Given exercise: Convert the lines from the start of the rows up to and including the line containing "family: Asteraceae" into a Markdown table with the columns No. and Line, leaving out any blank lines.

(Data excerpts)
** Begin **
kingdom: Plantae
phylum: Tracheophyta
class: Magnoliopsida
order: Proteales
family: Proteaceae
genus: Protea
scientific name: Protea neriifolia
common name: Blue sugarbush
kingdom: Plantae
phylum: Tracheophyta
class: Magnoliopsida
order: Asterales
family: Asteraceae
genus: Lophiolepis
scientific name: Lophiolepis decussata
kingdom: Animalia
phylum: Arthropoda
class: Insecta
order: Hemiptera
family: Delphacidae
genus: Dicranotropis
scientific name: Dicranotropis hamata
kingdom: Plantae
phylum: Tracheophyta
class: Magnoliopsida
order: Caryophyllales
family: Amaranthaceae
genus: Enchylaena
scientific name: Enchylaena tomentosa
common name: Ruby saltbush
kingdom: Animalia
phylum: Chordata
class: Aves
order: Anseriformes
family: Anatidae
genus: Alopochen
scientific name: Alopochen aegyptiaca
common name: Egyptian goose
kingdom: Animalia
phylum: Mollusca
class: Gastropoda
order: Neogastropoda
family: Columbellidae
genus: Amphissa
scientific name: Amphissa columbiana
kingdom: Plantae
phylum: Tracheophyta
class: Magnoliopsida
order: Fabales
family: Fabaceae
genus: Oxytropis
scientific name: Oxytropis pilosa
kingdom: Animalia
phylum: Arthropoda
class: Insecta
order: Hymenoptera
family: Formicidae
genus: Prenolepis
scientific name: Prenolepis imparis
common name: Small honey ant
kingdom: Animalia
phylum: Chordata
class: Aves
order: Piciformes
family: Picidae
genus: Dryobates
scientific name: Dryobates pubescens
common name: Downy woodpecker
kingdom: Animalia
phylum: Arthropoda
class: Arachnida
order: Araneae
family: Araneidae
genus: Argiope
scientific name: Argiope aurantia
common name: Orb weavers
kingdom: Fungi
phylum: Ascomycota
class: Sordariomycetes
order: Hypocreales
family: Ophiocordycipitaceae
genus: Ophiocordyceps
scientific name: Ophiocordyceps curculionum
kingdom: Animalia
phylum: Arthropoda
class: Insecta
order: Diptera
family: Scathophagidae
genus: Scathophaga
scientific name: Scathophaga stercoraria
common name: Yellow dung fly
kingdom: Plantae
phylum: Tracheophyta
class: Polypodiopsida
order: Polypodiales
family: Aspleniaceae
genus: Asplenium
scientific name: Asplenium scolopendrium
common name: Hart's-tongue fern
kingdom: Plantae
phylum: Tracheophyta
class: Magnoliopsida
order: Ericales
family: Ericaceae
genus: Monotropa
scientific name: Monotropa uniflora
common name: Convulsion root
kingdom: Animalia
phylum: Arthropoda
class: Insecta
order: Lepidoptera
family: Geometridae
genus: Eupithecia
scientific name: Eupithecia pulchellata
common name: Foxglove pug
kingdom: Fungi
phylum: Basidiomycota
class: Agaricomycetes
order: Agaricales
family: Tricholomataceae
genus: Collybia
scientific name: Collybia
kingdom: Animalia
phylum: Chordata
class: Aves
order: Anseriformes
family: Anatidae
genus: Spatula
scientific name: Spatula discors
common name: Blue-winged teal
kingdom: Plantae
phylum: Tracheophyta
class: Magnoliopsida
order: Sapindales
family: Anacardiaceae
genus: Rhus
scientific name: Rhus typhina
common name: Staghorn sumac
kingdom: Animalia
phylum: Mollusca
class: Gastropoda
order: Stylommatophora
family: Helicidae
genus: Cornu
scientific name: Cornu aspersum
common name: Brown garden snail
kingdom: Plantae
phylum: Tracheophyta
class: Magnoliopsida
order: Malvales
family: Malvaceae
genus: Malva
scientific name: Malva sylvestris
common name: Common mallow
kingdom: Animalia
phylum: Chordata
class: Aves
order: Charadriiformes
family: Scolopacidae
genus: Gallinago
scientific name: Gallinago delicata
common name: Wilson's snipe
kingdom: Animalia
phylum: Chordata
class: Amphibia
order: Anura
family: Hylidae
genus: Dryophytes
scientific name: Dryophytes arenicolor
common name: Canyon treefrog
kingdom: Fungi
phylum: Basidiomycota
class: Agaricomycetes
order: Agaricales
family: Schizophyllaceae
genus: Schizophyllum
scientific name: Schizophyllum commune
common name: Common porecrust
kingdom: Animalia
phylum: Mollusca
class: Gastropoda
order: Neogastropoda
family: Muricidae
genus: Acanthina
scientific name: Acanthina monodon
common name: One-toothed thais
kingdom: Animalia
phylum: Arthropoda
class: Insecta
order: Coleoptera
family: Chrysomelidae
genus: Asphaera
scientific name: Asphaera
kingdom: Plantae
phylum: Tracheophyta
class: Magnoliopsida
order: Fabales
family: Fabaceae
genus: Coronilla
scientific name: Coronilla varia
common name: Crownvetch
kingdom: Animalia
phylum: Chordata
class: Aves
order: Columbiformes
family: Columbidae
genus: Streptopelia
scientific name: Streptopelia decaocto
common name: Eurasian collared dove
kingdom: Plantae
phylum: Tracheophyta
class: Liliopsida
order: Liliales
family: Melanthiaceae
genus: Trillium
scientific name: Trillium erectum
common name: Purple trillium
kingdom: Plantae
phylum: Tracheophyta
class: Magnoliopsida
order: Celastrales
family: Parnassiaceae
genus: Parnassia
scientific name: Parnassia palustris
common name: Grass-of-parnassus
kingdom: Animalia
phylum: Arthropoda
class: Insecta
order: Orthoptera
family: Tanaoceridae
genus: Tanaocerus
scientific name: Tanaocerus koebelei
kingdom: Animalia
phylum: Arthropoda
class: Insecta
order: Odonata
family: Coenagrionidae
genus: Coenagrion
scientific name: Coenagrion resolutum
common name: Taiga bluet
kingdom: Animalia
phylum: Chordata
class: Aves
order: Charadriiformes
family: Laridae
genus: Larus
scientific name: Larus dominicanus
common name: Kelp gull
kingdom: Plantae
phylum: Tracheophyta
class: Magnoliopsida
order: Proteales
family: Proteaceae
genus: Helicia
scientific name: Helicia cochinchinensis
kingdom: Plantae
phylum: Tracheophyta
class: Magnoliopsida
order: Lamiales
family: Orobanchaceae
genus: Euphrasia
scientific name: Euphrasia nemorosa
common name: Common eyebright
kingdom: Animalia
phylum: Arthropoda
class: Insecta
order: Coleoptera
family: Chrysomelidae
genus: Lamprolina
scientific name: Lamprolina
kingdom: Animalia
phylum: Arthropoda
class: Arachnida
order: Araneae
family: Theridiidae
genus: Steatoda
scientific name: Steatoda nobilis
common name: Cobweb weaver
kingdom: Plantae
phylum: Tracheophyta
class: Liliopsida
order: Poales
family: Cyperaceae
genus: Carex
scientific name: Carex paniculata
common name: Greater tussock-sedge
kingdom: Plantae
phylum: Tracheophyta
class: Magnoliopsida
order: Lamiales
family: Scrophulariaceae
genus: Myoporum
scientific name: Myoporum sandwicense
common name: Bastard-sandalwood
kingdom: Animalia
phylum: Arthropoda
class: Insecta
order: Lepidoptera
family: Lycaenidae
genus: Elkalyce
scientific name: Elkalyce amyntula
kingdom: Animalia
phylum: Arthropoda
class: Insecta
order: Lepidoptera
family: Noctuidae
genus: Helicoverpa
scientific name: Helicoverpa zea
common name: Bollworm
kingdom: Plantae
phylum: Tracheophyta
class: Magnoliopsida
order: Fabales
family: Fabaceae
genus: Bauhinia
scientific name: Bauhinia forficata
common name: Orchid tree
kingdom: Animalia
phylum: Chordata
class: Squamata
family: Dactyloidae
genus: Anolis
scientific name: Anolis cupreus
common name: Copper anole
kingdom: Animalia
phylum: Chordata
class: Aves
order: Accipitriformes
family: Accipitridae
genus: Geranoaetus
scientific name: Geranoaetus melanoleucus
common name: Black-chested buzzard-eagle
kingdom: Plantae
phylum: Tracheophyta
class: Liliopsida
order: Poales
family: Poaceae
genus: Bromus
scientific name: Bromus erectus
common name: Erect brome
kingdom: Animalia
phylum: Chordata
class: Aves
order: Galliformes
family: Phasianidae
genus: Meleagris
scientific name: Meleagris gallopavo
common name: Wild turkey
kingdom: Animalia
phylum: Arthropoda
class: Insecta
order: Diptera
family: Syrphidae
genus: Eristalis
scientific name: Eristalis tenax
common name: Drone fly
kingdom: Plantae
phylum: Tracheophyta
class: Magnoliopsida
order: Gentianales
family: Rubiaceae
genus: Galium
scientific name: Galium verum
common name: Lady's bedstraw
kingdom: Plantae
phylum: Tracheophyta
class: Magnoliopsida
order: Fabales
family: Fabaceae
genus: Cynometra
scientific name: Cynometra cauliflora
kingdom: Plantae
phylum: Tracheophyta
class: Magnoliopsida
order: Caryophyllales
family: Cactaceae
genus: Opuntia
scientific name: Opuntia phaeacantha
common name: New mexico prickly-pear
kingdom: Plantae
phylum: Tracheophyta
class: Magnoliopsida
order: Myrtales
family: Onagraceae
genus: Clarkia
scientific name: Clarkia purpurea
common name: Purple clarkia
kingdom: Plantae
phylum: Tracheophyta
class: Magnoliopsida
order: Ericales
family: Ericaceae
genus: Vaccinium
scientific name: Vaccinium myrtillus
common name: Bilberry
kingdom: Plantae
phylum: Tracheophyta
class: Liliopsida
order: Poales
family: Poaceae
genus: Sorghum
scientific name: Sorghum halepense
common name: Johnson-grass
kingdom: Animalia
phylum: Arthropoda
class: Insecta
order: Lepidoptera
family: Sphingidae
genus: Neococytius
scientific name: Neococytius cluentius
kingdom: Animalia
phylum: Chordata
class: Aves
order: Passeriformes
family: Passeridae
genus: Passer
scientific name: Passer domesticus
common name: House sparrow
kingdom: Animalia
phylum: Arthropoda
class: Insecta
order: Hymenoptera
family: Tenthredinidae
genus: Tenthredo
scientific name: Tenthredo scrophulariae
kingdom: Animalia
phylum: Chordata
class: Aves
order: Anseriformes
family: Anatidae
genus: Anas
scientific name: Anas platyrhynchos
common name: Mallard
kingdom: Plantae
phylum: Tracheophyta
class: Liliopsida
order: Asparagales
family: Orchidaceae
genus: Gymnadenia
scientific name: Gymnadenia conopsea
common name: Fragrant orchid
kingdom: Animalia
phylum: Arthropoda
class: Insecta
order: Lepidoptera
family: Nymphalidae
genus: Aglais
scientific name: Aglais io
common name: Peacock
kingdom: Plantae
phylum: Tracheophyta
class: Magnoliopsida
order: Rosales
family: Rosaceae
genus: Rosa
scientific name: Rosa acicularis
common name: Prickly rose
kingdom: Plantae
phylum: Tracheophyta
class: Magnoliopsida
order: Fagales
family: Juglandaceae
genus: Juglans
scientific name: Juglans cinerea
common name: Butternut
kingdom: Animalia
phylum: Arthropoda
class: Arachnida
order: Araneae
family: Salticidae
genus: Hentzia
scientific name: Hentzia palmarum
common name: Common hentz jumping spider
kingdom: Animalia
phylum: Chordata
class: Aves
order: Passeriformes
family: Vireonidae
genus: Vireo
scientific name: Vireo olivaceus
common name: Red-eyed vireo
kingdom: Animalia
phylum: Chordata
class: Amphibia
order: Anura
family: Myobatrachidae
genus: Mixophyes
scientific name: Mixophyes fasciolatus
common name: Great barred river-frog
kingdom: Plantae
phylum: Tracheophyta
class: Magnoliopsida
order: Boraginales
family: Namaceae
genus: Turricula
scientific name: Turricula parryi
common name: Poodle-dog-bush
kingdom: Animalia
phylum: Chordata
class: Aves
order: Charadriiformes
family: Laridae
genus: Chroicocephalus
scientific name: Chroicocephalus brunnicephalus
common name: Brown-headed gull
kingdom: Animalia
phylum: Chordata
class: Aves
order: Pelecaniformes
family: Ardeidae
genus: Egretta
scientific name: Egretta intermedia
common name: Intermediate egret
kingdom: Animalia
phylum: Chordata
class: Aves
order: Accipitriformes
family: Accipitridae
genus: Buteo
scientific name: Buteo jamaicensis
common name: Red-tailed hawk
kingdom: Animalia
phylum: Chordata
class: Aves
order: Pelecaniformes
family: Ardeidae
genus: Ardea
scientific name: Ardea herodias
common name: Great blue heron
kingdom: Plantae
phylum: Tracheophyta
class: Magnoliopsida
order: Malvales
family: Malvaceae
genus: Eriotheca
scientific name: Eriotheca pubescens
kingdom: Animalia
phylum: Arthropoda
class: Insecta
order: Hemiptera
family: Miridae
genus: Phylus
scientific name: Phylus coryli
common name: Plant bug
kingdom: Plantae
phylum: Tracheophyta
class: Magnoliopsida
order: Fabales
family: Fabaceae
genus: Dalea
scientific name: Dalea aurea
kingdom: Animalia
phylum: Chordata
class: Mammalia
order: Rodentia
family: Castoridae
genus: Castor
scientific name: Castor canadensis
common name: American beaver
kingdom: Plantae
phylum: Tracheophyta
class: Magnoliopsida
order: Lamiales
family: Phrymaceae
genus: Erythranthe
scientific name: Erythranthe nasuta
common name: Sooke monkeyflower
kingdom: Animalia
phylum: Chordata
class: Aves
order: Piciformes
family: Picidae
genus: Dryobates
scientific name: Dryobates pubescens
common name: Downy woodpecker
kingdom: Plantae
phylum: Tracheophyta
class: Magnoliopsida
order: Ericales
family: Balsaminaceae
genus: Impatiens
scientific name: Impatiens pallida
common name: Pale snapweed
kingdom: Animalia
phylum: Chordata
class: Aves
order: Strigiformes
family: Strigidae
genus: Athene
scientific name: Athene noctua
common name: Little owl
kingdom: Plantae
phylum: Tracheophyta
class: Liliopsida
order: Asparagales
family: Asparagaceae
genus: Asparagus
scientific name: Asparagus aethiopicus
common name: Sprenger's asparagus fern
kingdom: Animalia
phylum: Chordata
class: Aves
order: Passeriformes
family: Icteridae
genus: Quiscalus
** End **
Completed task:
| No. | Line |
|---|---|
| 1 | kingdom: Plantae |
| 2 | phylum: Tracheophyta |
| 3 | class: Magnoliopsida |
| 4 | order: Proteales |
| 5 | family: Proteaceae |
| 6 | genus: Protea |
| 7 | scientific name: Protea neriifolia |
| 8 | common name: Blue sugarbush |
| 9 | kingdom: Plantae |
| 10 | phylum: Tracheophyta |
| 11 | class: Magnoliopsida |
| 12 | order: Asterales |
| 13 | family: Asteraceae |